___ Exercise text ___
Many communities around the world have engineered ways to tap into geothermal hot water aquifers and significantly reduce their fossil fuel consumption . The Second Edition of the Geothermal Direct Use Engineering and Design Guidebook contains technical information on low- and moderate-temperature (100 to 300oF) geothermal applications and equipment. The revised and updated version of the guidebook, prepared for the U.S. Department of Energy, represents a cooperative effort by the Oregon Institute of Technology, Idaho National Engineering Laboratory, University of Utah Research Institute, Battelle Pacific Northwest Laboratories, Radian Corporation, and the Washington State Energy Office.
Klamath Falls, Oregon, has had several decades of reliable use from its geothermal district heating system. Iceland has had centuries of warmth in homes and businesses through district heating systems. In neither case is there a need for air conditioning. The City of San Bernardino, California, uses geothermal energy directly in a district heating program. The City of San Bernardino is located near several earthquake fault zones, including the San Jacinto, Loma Linda, and San Andreas faults. The consequence of being close to these faults is that, since the turn of the century, residents of San Bernardino have, on a very small scale, enjoyed natural heat in the form of steam baths and hot springs. Many wells in the valley exhibit temperatures between 120 and 140oF. The heating district lies in the southwest portion of the city and currently serves more than 35 public and private buildings. Similarly, geothermal water warms greenhouses in Idaho, nurtures fish runs in Utah, and provides hot baths at resorts in Virginia.
No active technology for home cooling is more efficient than the geothermal heat pump . Ground-coupled heat pumps use moist earth-temperature soil  for heating during the winter, cooling during the summer, and supplying hot water year-round. Water-to-air heat pumps exchange heat with either groundwater, surface water, or water passed through cooling towers (for industrial or commercial use). A ground-coupled heat pump system begins with the installation of either coils of plastic piping buried 6 to 10 feet in the earth, long runs of tubing in trenches, or similar piping under the freeze level of a pond or lake. The goal is reached with a greatly reduced electricity bill of $1 per day for single-family dwellings; however, these systems may have a payback period in excess of 5 years. As electricity rates drop, this payback period will get longer and longer, unless equipment and installation costs drop dramatically.
In a 1988 survey of GHP buyers, 97 percent said that they were happy with their purchase and would buy again. Approximate estimates of the total number of geothermal ground-coupled heat pumps installed and in use range between 100,000 and 350,000 residences in the United States, out of a total of about 100,000,000 residences . GHPs can be effectively used over the range of earth and air temperatures found in the United States, if designed and implemented properly. Economies of scale favor the conversion of large buildings with circulating water systems for heating and cooling.
___ Information provided ___
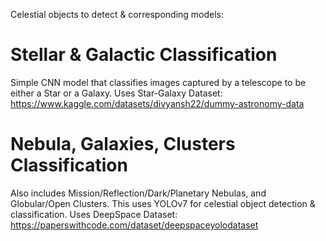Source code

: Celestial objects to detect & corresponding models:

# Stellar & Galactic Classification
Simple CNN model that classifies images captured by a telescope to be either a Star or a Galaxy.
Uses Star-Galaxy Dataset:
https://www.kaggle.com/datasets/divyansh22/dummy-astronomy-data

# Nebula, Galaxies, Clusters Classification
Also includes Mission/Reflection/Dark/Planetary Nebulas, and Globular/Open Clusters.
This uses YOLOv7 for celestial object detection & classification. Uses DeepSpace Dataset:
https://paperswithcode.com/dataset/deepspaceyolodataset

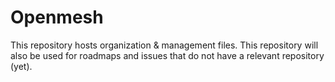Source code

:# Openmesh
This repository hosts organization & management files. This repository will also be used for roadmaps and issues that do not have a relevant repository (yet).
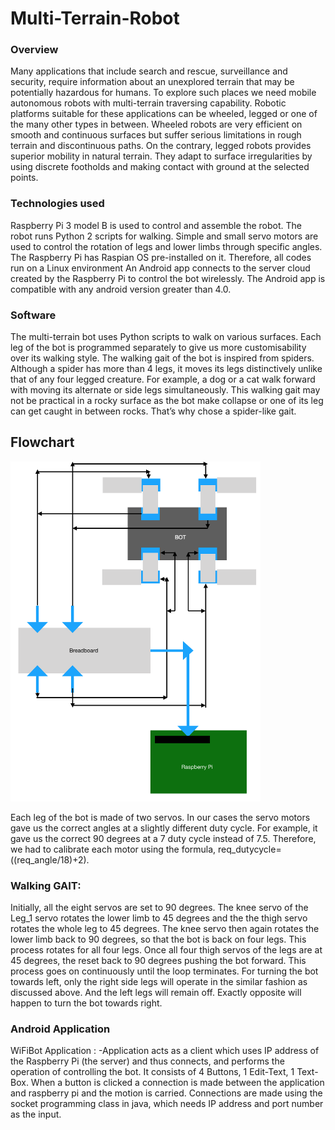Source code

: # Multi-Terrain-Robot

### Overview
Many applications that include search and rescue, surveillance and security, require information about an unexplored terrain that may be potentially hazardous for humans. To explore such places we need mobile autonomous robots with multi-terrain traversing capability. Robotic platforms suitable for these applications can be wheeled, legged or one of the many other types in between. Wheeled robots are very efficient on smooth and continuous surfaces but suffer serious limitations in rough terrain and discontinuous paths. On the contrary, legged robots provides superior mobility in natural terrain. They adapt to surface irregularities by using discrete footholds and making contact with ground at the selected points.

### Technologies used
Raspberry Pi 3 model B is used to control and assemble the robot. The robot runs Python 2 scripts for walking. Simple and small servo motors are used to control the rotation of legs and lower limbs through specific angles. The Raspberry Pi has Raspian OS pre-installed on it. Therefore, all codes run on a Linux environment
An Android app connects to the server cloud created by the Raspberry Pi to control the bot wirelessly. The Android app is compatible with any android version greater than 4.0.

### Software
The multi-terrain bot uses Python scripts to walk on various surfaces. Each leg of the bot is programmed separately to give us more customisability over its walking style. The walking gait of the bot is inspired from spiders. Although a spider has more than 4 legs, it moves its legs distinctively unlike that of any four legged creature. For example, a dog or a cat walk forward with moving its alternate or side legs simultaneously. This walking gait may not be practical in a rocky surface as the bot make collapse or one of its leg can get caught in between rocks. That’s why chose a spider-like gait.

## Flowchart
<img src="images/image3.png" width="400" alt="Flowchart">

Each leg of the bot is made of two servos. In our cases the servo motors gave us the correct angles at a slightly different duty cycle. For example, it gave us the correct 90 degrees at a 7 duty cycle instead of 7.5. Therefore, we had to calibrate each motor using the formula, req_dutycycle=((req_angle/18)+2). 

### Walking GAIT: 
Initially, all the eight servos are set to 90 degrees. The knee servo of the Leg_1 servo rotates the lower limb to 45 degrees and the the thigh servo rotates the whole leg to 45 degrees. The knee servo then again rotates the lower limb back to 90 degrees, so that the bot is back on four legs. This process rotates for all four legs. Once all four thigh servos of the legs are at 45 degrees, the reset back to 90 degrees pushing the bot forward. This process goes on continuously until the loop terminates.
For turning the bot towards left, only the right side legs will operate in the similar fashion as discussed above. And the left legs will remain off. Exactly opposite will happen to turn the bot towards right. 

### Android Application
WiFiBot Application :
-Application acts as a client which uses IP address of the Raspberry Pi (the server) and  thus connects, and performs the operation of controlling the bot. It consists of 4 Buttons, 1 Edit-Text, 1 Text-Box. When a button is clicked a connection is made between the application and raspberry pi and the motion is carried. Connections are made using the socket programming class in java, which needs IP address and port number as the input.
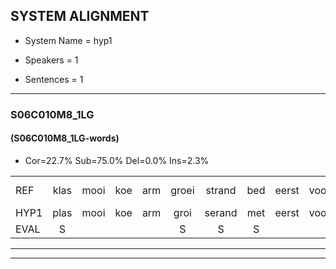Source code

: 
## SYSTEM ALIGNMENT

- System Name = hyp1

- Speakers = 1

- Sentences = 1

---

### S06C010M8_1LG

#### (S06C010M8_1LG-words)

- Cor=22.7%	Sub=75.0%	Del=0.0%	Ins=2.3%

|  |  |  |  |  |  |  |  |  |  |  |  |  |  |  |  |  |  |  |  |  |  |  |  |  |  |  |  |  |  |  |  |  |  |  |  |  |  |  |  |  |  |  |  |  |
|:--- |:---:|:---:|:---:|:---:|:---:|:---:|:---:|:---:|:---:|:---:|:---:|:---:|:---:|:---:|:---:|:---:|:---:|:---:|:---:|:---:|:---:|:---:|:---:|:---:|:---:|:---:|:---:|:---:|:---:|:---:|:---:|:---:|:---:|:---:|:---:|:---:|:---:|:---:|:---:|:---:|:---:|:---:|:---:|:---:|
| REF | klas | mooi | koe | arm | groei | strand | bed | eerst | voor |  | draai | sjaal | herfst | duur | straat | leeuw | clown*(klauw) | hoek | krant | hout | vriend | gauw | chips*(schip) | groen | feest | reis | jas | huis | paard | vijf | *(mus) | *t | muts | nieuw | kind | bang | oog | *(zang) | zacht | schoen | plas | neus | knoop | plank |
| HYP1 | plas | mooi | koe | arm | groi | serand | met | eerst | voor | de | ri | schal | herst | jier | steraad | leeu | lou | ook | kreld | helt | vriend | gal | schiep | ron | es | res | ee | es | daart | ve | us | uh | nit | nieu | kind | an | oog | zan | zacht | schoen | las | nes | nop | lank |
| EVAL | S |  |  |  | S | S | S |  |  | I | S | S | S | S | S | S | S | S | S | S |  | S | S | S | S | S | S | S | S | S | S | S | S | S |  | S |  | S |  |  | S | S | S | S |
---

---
___
[About this task]
Continue the text on geothermal direct use and heat pumps from the end of its last paragraph. The data serves no purpose here.

[Your response]
The heat pump itself operates on the same principal as the home refrigerator, which is actually a one-way heat pump. The GHP, however, can move heat in either direction. In the winter, heat is removed from the fluid and delivered into the home or building (heating mode). In the summer, heat is removed from the home or building and delivered into the earth for storage, diluting and dispersing it (air-conditioning mode). On either cycle, household water can be heated and stored, efficiently replacing or reducing the requirement for a separate hot water heater. Since electricity is used only to transfer heat, not to produce it, the GHP will extract three to four times more energy than it consumes.
Heat flows naturally from a warm area to a cooler area. In its heating mode, a heat pump’s outside ground-source fluid passes across a coil (called the evaporator) containing some refrigerant, a liquid which boils at a very low temperature (as low as 15oF.) When the refrigerant boils, it becomes a vapor, which is sucked into a compressor where it is pressurized. The vapor is then forced through a coil (called the condenser) within part of the heat pump located indoors. As cool indoor air passes over the coil, the vapor cools and turns back to a liquid, releasing heat that is blown through a duct system to heat the house.
The cycle begins again as the liquid refrigerant, cooled by releasing its heat into the house, is pumped back outside. On the way, it passes through an expansion valve, lowering the refrigerant’s pressure and temperature again so that it can boil more easily in the coil. In its cooling mode, the heat pump works in reverse, extracting available heat from indoors and transferring it outside and into the ground.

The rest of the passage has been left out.